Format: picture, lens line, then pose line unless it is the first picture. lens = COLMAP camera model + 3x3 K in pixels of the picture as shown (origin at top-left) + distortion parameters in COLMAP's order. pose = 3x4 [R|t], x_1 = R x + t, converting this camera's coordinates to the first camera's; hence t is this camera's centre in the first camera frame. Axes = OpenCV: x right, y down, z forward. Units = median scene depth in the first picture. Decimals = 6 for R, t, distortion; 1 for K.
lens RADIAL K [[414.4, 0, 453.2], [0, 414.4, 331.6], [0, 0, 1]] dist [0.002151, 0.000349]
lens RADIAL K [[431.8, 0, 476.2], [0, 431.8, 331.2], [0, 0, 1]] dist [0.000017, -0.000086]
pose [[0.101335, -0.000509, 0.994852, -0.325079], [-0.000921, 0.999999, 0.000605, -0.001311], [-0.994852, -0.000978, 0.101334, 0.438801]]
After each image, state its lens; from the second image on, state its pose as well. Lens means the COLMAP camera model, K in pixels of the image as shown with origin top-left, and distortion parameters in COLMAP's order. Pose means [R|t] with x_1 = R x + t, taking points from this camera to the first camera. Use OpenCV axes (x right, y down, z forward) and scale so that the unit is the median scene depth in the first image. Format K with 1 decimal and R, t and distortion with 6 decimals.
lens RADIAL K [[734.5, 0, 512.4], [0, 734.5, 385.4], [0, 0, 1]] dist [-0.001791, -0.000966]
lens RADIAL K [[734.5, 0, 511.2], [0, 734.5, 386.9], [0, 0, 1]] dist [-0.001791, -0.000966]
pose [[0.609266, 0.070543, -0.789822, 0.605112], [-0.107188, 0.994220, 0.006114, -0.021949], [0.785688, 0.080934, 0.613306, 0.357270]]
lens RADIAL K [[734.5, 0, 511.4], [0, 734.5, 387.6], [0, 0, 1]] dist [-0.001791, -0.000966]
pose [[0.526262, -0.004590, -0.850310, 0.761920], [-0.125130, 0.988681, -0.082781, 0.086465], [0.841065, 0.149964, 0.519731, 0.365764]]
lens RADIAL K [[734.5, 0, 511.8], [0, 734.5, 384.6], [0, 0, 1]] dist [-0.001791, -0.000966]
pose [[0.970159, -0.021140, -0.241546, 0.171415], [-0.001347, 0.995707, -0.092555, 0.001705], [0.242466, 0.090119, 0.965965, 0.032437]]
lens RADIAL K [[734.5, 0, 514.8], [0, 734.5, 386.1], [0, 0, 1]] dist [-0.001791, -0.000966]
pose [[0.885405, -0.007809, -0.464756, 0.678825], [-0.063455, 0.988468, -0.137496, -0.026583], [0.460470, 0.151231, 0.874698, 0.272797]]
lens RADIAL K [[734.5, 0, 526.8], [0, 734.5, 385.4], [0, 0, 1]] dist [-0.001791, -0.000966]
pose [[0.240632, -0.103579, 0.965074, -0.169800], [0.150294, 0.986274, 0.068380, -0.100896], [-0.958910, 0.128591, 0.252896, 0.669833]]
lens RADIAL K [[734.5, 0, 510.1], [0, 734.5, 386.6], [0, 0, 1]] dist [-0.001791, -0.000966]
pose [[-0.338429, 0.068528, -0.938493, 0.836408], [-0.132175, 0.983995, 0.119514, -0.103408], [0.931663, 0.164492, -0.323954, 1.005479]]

■ ■ ■

(Exercise directions): Once more, write out the entries exactly as they were written.

(Output of the task):
Format: picture, lens line, then pose line unless it is the first picture. lens = COLMAP camera model + 3x3 K in pixels of the picture as shown (origin at top-left) + distortion parameters in COLMAP's order. pose = 3x4 [R|t], x_1 = R x + t, converting this camera's coordinates to the first camera's; hence t is this camera's centre in the first camera frame. Axes = OpenCV: x right, y down, z forward. Units = median scene depth in the first picture. Decimals = 6 for R, t, distortion; 1 for K.
lens RADIAL K [[414.4, 0, 453.2], [0, 414.4, 331.6], [0, 0, 1]] dist [0.002151, 0.000349]
lens RADIAL K [[431.8, 0, 476.2], [0, 431.8, 331.2], [0, 0, 1]] dist [0.000017, -0.000086]
pose [[0.101335, -0.000509, 0.994852, -0.325079], [-0.000921, 0.999999, 0.000605, -0.001311], [-0.994852, -0.000978, 0.101334, 0.438801]]
After each image, state its lens; from the second image on, state its pose as well. Lens means the COLMAP camera model, K in pixels of the image as shown with origin top-left, and distortion parameters in COLMAP's order. Pose means [R|t] with x_1 = R x + t, taking points from this camera to the first camera. Use OpenCV axes (x right, y down, z forward) and scale so that the unit is the median scene depth in the first image. Format K with 1 decimal and R, t and distortion with 6 decimals.
lens RADIAL K [[734.5, 0, 512.4], [0, 734.5, 385.4], [0, 0, 1]] dist [-0.001791, -0.000966]
lens RADIAL K [[734.5, 0, 511.2], [0, 734.5, 386.9], [0, 0, 1]] dist [-0.001791, -0.000966]
pose [[0.609266, 0.070543, -0.789822, 0.605112], [-0.107188, 0.994220, 0.006114, -0.021949], [0.785688, 0.080934, 0.613306, 0.357270]]
lens RADIAL K [[734.5, 0, 511.4], [0, 734.5, 387.6], [0, 0, 1]] dist [-0.001791, -0.000966]
pose [[0.526262, -0.004590, -0.850310, 0.761920], [-0.125130, 0.988681, -0.082781, 0.086465], [0.841065, 0.149964, 0.519731, 0.365764]]
lens RADIAL K [[734.5, 0, 511.8], [0, 734.5, 384.6], [0, 0, 1]] dist [-0.001791, -0.000966]
pose [[0.970159, -0.021140, -0.241546, 0.171415], [-0.001347, 0.995707, -0.092555, 0.001705], [0.242466, 0.090119, 0.965965, 0.032437]]
lens RADIAL K [[734.5, 0, 514.8], [0, 734.5, 386.1], [0, 0, 1]] dist [-0.001791, -0.000966]
pose [[0.885405, -0.007809, -0.464756, 0.678825], [-0.063455, 0.988468, -0.137496, -0.026583], [0.460470, 0.151231, 0.874698, 0.272797]]
lens RADIAL K [[734.5, 0, 526.8], [0, 734.5, 385.4], [0, 0, 1]] dist [-0.001791, -0.000966]
pose [[0.240632, -0.103579, 0.965074, -0.169800], [0.150294, 0.986274, 0.068380, -0.100896], [-0.958910, 0.128591, 0.252896, 0.669833]]
lens RADIAL K [[734.5, 0, 510.1], [0, 734.5, 386.6], [0, 0, 1]] dist [-0.001791, -0.000966]
pose [[-0.338429, 0.068528, -0.938493, 0.836408], [-0.132175, 0.983995, 0.119514, -0.103408], [0.931663, 0.164492, -0.323954, 1.005479]]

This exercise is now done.